The plots above depicts the accuracy of time guesses of music played in the study based on the sex of a subject separated by the type of music they are most likely to listen to outside of Kpop. The plots also represents the number of artists of Kpop artists and groups that the subject knew through the color of the point. From first glance, it can be seen that there were a large majority of participants that listen to hip-hop, indie and rock music outside of Kpop while fewer listen to country. A majority of both male and female subjects knew around 5 and 7 kpop groups and artists according to the colors that are indicated by the points.

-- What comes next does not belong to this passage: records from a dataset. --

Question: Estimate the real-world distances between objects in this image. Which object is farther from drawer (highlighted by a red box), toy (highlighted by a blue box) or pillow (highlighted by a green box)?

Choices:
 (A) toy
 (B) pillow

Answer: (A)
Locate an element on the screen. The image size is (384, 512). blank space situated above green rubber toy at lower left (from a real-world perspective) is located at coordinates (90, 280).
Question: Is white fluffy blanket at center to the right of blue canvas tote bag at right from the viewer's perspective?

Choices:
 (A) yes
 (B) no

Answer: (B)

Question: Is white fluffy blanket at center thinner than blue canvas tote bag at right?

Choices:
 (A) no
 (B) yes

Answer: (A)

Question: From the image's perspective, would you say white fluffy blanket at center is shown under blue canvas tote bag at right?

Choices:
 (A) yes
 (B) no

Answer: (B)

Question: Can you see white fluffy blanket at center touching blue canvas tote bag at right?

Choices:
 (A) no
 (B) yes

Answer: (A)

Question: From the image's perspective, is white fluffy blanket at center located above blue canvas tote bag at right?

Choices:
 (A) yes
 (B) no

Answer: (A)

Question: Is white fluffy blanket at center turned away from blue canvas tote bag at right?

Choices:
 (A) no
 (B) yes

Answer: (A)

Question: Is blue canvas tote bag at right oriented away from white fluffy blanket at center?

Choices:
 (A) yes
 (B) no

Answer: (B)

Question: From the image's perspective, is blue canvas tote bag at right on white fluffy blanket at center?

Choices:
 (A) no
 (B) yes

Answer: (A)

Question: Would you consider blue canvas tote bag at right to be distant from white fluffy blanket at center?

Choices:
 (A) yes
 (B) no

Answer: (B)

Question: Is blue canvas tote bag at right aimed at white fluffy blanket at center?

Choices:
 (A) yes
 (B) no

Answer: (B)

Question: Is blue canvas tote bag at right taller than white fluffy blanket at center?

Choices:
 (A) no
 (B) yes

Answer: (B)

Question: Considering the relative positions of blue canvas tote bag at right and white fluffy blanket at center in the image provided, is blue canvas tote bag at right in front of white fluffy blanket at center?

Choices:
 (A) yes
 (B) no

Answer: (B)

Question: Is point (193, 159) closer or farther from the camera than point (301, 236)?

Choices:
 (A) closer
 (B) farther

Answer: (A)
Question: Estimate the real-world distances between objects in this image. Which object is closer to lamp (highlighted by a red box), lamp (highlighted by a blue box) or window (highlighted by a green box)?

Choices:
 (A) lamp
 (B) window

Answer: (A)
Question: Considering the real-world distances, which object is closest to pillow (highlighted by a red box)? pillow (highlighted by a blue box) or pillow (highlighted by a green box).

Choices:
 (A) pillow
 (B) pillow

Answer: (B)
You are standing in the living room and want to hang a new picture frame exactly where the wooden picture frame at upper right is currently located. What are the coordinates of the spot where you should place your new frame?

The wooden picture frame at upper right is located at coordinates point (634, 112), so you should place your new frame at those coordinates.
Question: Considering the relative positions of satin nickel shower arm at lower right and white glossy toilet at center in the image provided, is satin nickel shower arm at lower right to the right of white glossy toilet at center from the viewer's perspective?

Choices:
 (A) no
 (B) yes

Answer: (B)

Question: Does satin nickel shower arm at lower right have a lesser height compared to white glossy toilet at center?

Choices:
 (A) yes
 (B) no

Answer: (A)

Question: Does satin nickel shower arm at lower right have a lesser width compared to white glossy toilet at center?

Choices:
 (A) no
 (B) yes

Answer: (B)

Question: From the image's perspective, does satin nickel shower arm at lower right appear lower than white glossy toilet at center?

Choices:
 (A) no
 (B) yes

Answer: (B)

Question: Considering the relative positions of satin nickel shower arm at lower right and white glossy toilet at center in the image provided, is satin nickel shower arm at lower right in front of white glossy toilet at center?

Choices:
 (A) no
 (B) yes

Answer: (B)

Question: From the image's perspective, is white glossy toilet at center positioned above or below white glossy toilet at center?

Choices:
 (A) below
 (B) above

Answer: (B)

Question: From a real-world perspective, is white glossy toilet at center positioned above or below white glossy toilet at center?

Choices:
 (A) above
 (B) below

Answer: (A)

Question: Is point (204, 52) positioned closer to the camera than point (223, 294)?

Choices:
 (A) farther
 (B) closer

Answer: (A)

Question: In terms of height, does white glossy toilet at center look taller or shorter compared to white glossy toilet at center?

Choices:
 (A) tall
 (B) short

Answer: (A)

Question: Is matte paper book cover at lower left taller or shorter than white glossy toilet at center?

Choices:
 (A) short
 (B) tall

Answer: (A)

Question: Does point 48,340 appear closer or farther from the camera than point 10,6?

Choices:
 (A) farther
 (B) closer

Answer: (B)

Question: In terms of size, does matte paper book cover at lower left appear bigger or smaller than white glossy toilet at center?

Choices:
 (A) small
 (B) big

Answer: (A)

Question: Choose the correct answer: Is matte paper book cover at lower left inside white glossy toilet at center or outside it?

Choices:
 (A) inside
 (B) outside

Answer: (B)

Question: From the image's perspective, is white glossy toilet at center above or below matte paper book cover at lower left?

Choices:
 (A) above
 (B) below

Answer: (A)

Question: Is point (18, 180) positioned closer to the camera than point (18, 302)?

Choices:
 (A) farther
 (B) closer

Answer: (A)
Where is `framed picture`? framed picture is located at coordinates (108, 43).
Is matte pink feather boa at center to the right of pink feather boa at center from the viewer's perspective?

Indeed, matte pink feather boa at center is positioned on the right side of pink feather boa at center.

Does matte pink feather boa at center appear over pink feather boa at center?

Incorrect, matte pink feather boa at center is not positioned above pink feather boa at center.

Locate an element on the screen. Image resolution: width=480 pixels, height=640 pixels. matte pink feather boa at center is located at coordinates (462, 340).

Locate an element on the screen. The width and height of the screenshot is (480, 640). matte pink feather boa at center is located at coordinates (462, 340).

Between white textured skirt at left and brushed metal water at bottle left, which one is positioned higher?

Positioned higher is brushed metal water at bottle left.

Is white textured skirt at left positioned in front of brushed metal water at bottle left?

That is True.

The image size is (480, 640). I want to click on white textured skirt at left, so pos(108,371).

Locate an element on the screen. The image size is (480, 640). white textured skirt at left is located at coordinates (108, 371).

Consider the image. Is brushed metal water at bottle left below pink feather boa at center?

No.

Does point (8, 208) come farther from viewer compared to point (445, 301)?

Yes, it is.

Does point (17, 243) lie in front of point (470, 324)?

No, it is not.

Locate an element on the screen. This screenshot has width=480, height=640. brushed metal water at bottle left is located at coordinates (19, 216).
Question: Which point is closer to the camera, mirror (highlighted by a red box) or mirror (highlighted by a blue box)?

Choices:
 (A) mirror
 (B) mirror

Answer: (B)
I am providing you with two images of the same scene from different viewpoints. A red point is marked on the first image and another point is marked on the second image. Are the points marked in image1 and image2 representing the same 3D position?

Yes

It is also revealed that the number of artists across both male and female appears to be relatively constant. There is a general trend that the longer a subject takes in guessing a 45 second interval, the higher their aaccuracy will be. The shorter the amount of time a participant took to guess a 45 second time interval the less accurate they tended to be. The subjects among each genre of music portrayed various of knowledge in the amount of Kpop artists and groups that they knew.

Principal Component Analysis

fulldata%>%select_if(is.numeric)%>%scale%>%prcomp->f_pca

summary(f_pca, loadings = T)

## Importance of components:
##                           PC1    PC2    PC3     PC4
## Standard deviation     1.4107 0.9918 0.8421 0.56300
## Proportion of Variance 0.4975 0.2459 0.1773 0.07924
## Cumulative Proportion  0.4975 0.7435 0.9208 1.00000

eigenvals <- f_pca$sdev^2

varprop=round(eigenvals/sum(eigenvals),2)

ggplot()+geom_bar(aes(x=1:4,y=varprop),stat="identity")+xlab("")+geom_path(aes(y=varprop,x=1:4))+geom_text(aes(x=1:4,y=varprop,label=round(varprop,2)),vjust=1,col="white",size=5)+scale_y_continuous(breaks=seq(0,.6,.2),labels = scales::percent)+ scale_x_continuous(breaks=1:10)

round(cumsum(eigenvals)/sum(eigenvals),2)

## [1] 0.50 0.74 0.92 1.00

eigenvals

## [1] 1.9902039 0.9837192 0.7091042 0.3169727

fulldatadf<-data.frame(PC1=f_pca$rotation[4], PC2=f_pca$rotation[1,])

ggplot(fulldatadf, aes(PC1, PC2)) + geom_point()

 fviz_pca_var(f_pca,
         col.var = "contrib",
         gradient.cols = c("#00AFBB", "#E7B800", "#FC4E07"),
          repel = TRUE) + ggtitle("PCA Plot")

fviz_pca_biplot(f_pca,col.ind = fulldata$Race1)+coord_fixed()

The above biplot graph depicts the principal component analysis of the variables ‘Subject’, ‘TimeGuess’,‘Accuracy’ and ‘NumberOfArtists’. It can be seen that there is a correlation based on the way the two datasets were joined together. The order of the observations dicated the outcome of this particular PCA biplot. The correlation between the variables ‘Subject’, ‘TimeGuess’ and ‘Accuracy’ were the ones that PC2 separated due to them being apart of the ‘MusicTime’ study. Overall, the significance of this biplot is not apparant due to these two datasets being completely different.